# [TASK ITEM]
Note each line of the entries that includes "supported". Then copy those lines.
- - - -
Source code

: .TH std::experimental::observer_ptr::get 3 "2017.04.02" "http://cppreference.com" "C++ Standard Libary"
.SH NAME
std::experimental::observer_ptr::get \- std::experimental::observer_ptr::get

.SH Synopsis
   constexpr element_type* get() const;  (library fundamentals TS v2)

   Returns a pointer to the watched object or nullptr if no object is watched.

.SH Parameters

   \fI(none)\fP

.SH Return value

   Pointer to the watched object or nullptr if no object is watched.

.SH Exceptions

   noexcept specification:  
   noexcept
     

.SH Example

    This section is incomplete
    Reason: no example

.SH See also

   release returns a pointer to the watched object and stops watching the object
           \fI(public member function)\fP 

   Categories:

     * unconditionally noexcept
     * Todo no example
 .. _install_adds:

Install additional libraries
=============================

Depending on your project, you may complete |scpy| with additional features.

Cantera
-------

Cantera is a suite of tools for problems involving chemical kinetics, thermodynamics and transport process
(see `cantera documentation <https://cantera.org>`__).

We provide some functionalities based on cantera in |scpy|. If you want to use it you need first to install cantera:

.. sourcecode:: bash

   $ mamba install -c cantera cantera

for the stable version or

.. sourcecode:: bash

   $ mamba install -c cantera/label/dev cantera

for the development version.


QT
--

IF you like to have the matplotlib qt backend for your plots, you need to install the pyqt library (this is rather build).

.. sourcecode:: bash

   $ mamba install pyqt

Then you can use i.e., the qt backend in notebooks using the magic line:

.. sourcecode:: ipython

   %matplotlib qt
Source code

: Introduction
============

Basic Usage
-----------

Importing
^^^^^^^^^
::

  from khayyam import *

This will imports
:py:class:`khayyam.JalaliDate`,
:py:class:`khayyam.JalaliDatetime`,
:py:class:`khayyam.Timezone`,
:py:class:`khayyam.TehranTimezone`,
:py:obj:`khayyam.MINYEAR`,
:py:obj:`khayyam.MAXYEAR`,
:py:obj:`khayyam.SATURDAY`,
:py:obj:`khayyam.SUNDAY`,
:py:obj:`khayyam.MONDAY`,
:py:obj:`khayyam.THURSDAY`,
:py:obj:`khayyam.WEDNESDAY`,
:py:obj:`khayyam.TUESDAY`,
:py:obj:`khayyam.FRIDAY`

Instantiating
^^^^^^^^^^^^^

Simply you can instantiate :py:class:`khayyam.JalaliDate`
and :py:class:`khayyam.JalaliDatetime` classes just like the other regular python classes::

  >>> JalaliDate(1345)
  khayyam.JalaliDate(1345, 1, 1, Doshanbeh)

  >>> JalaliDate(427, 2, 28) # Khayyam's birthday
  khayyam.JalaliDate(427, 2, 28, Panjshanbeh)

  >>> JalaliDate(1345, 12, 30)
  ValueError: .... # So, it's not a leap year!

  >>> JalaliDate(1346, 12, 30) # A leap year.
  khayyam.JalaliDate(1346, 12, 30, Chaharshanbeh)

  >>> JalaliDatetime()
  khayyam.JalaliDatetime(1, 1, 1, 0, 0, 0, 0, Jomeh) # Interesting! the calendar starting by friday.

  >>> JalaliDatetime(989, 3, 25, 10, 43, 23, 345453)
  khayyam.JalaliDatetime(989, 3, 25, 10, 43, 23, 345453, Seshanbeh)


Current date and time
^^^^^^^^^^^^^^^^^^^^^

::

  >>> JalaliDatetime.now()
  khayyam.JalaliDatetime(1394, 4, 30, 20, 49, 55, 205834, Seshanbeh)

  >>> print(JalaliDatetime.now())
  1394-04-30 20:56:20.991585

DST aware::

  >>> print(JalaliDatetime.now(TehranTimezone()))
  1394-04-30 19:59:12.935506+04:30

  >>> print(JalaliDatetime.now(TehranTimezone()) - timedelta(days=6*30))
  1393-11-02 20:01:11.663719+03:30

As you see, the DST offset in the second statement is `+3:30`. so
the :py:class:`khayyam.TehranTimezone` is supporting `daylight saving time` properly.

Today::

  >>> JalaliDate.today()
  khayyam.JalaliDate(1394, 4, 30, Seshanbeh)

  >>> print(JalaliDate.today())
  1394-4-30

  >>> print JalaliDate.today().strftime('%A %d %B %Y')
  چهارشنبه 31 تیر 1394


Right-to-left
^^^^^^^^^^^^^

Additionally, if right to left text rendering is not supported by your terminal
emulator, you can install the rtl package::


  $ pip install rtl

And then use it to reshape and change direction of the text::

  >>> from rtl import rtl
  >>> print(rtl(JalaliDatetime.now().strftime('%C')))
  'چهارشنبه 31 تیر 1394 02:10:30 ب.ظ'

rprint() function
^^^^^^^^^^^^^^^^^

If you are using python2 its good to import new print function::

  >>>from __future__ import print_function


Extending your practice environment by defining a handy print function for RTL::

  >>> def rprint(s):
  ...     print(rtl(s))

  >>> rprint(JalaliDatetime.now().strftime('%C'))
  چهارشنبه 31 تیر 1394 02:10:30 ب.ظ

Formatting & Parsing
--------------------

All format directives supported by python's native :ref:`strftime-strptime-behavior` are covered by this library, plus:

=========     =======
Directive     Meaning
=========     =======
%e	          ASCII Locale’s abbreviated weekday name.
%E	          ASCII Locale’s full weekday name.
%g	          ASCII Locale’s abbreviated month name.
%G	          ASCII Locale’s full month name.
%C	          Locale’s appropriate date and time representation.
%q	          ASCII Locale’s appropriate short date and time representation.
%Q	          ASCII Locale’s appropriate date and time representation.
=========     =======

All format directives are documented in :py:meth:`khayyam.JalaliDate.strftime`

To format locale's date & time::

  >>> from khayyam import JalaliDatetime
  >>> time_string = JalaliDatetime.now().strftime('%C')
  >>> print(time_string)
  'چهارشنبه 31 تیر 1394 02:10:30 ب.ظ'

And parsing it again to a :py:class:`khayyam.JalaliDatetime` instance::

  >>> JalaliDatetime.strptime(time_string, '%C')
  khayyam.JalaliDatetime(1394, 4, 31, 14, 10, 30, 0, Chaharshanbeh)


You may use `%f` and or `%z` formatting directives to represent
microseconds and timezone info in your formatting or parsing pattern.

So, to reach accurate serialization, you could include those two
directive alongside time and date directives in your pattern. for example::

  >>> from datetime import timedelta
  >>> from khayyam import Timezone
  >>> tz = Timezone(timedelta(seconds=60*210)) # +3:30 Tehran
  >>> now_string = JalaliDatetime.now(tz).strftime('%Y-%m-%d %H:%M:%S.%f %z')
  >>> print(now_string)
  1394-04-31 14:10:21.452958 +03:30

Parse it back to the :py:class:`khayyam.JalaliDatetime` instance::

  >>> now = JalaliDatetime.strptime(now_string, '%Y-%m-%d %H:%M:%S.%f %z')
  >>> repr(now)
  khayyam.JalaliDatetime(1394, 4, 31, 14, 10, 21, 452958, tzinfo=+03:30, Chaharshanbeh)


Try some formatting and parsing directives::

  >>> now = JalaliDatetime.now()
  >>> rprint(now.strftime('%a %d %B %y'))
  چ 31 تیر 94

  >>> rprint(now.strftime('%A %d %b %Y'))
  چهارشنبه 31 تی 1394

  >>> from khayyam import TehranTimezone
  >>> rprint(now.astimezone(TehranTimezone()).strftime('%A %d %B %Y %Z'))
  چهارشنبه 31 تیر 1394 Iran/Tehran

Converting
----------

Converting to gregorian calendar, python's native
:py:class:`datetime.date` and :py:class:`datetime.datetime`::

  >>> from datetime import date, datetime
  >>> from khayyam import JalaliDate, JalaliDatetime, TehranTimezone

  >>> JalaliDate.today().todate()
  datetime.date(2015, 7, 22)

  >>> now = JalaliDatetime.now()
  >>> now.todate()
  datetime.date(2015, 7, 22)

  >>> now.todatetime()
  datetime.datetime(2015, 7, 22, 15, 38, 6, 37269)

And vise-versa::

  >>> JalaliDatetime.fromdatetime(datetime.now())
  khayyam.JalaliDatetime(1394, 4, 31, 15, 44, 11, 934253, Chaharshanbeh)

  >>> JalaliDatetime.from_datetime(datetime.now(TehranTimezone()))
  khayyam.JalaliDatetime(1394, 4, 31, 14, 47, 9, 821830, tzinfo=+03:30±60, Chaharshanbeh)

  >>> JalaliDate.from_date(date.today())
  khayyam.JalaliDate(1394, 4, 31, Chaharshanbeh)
- - - -
# [TASK ANSWER]
Additionally, if right to left text rendering is not supported by your terminal
All format directives supported by python's native :ref:`strftime-strptime-behavior` are covered by this library, plus:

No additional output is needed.